The detainees were forced to sign a document stating that they were notified that they were being held under suspicion of being a member of, or a supporter of, the KLA. Human Rights Watch is concerned that the arrest and detention of many of these men, particularly those picked up in Vucitrn and Srbica, was arbitrary and unjustifiable. Serb forces operating in these areas separated large numbers of able-bodied men, roughly those from ages sixteen to sixty, from civilian convoys, reportedly requiring no evidence of KLA membership apart from age and ethnicity. No detainees were brought before a judge or given the opportunity to challenge the legal basis of their detention.

Besides physical mistreatment, the men reported that prisoners were provided insufficient food, about 200 grams of bread per person per day. The men from the Vucitrn region all reported that they had not received any food at all for forty- eight hours, from the moment they were detained in Vucitrn on the evening of Sunday, May 2, until about 8 p.m. on Tuesday, May 4. Some former detainees reported that the food improved about ten days into their detention, when the authorities began to serve warm meals.

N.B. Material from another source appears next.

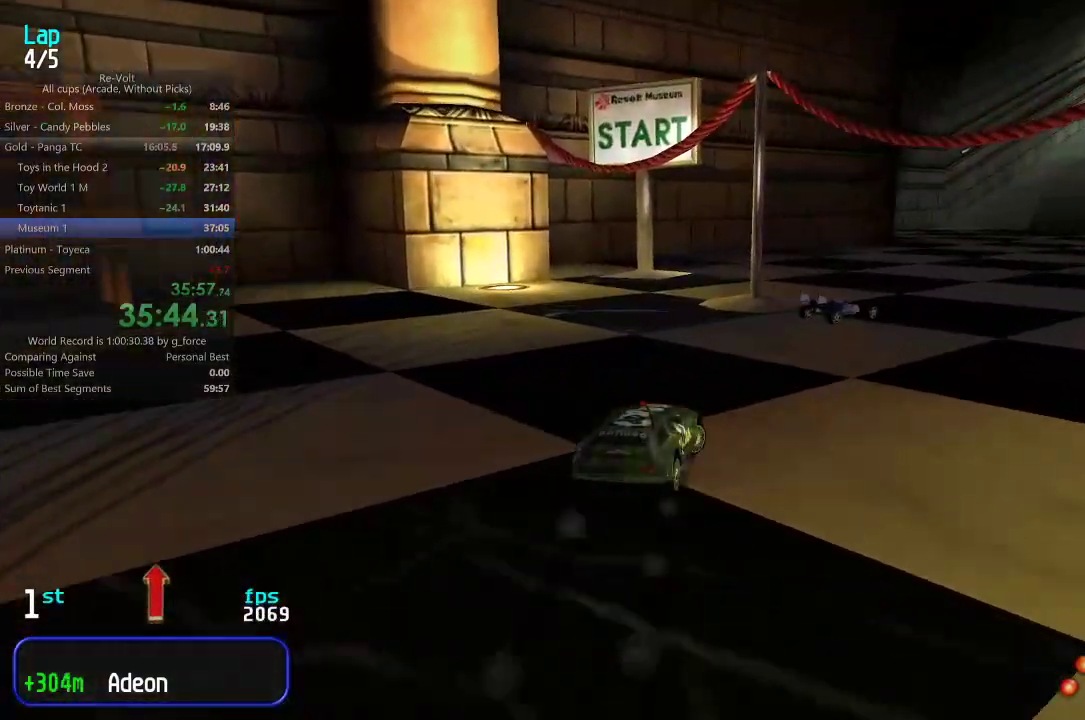
{"keys": ["right", "up"], "events": [[217, "right", "up"], [283, "right", "down"], [417, "right", "up"], [450, "right", "down"]]}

On Saturday morning, May 22, the men were called up one by one and told to board buses waiting for them in the prison compound, without being informed where the buses were taking them. The buses then transported them to Zhur, a village some four kilometers away from the Kosovo- Albanian border crossing, near the Albanian town of Kuks, where the men were told to get off the buses. They were then told to walk the last kilometers to Albania, and not to stray from the main road, since the sides of the road were mined. Somewhere between Zhur and the border crossing at Morin, the men reported being robbed of all their valuables by members of the Yugoslav Army. While the majority of the detainees were released, the witnesses claim that a number of men from the Kosovska Mitrovica area - men who were arrested in the days immediately prior to the witnesses' release - are still being held at the Smrekonica prison. Human Rights Watch is extremely concerned about the safety and well- being of those held in Smrekonica and other prisons, and calls upon the Serbian authorities to release as soon as possible those men against whom there is no evidence of KLA membership. Moreover, the Serbian authorities should guarantee the physical integrity of the detainees and provide them with basic items such as food, water, mattresses, and blankets.